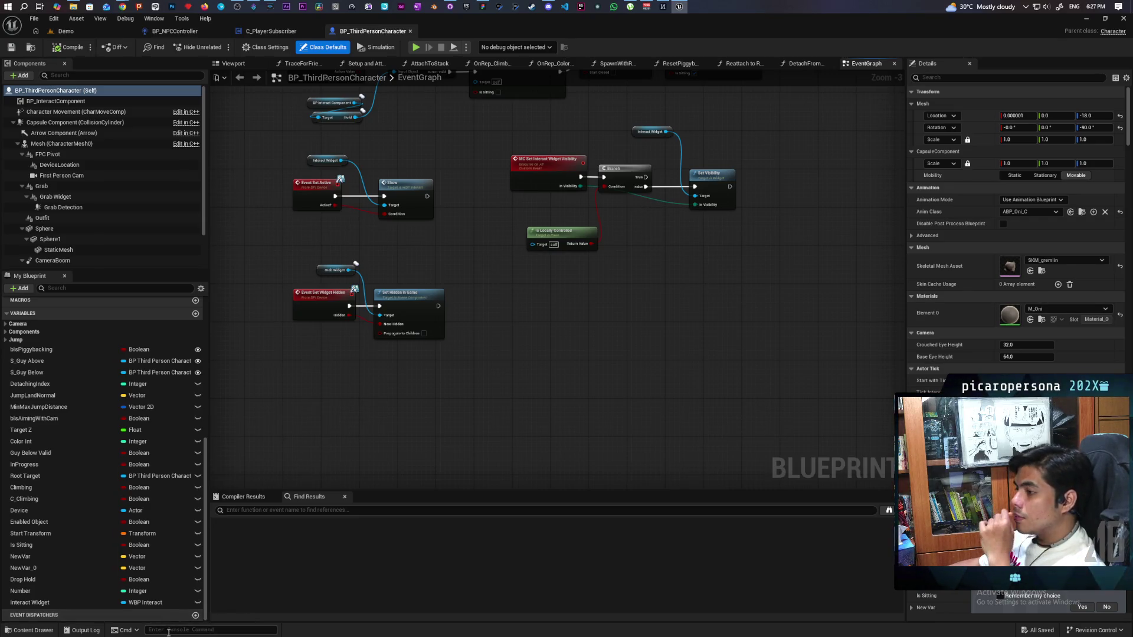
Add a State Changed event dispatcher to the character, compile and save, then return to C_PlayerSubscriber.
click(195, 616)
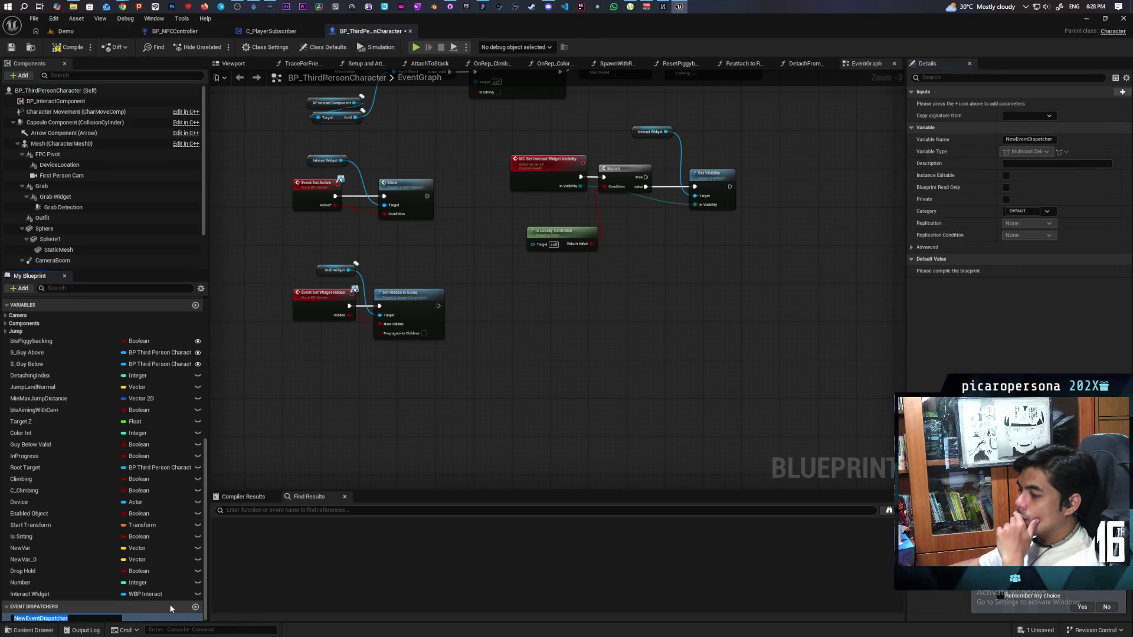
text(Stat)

- - - - - - -

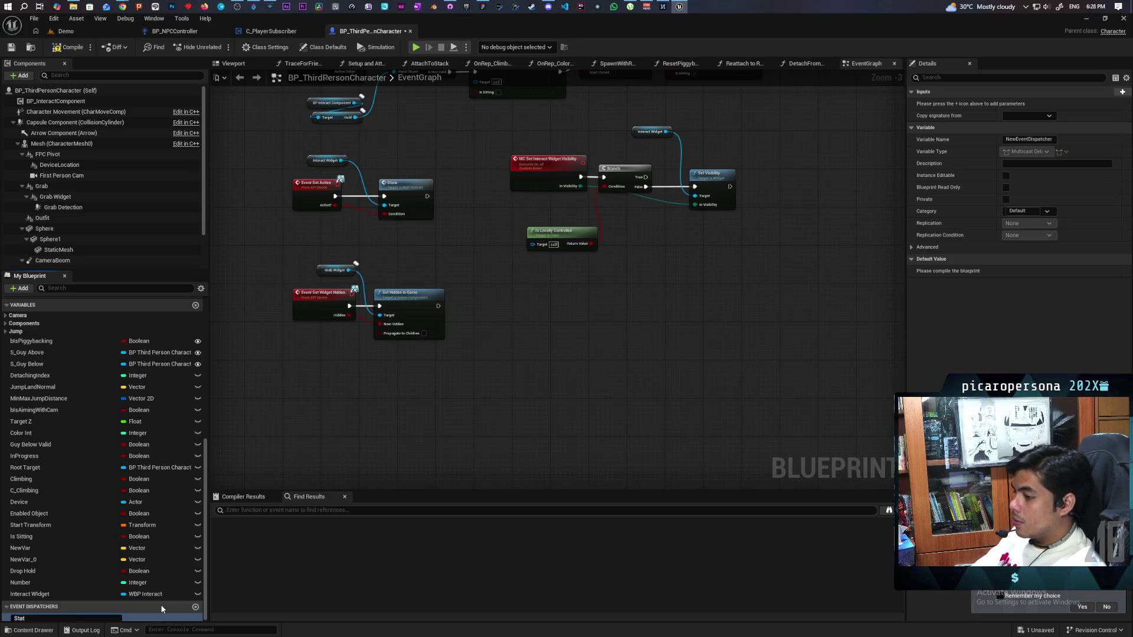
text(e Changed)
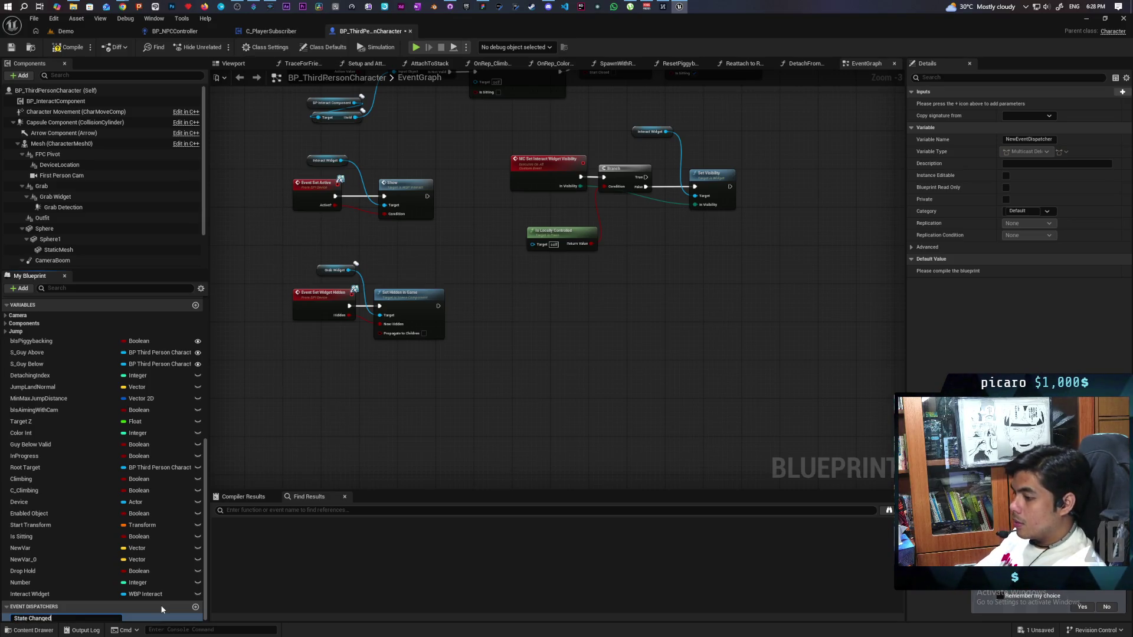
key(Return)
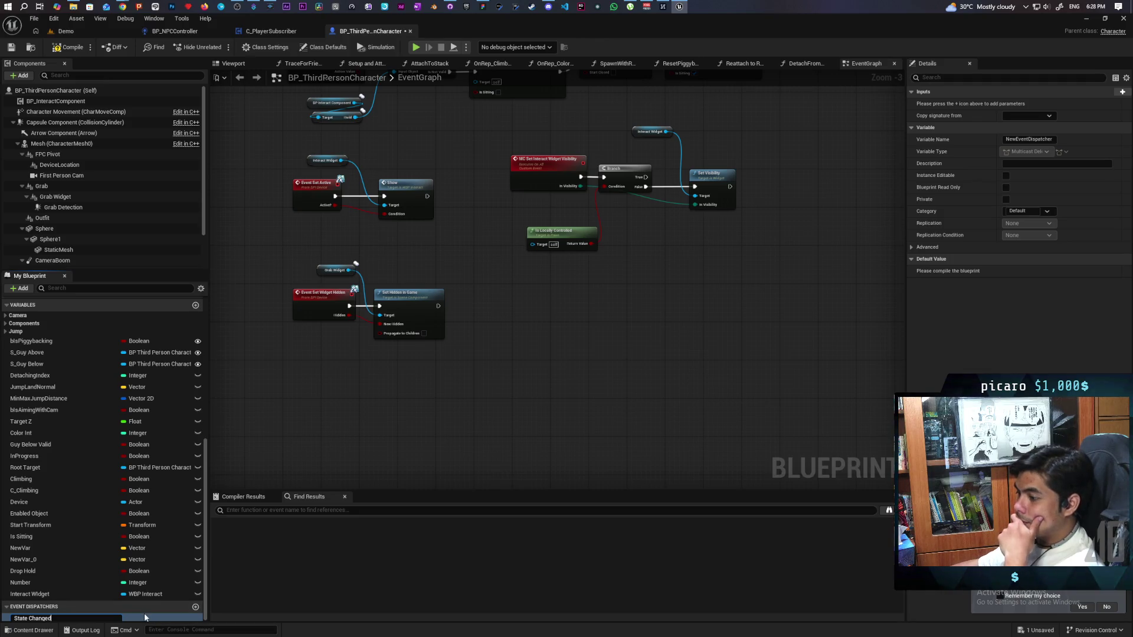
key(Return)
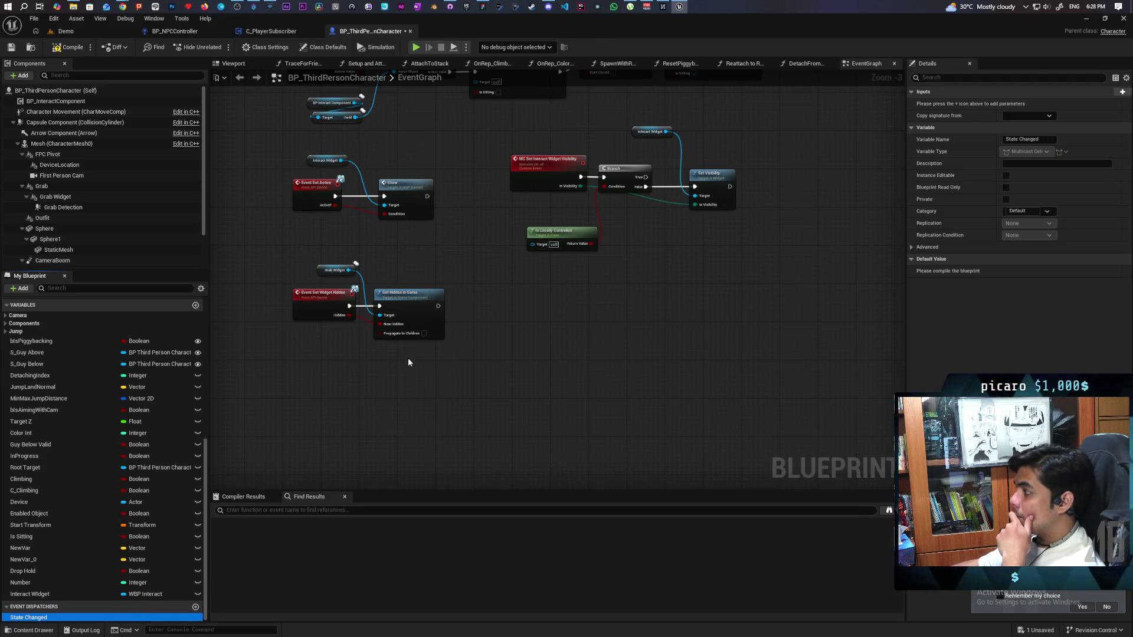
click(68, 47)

- - - - - - -

__Instructions for the task__
Search the lines above for the string "Changed" and copy each line that has it.

__Solution below__
Add a State Changed event dispatcher to the character, compile and save, then return to C_PlayerSubscriber.
text(e Changed)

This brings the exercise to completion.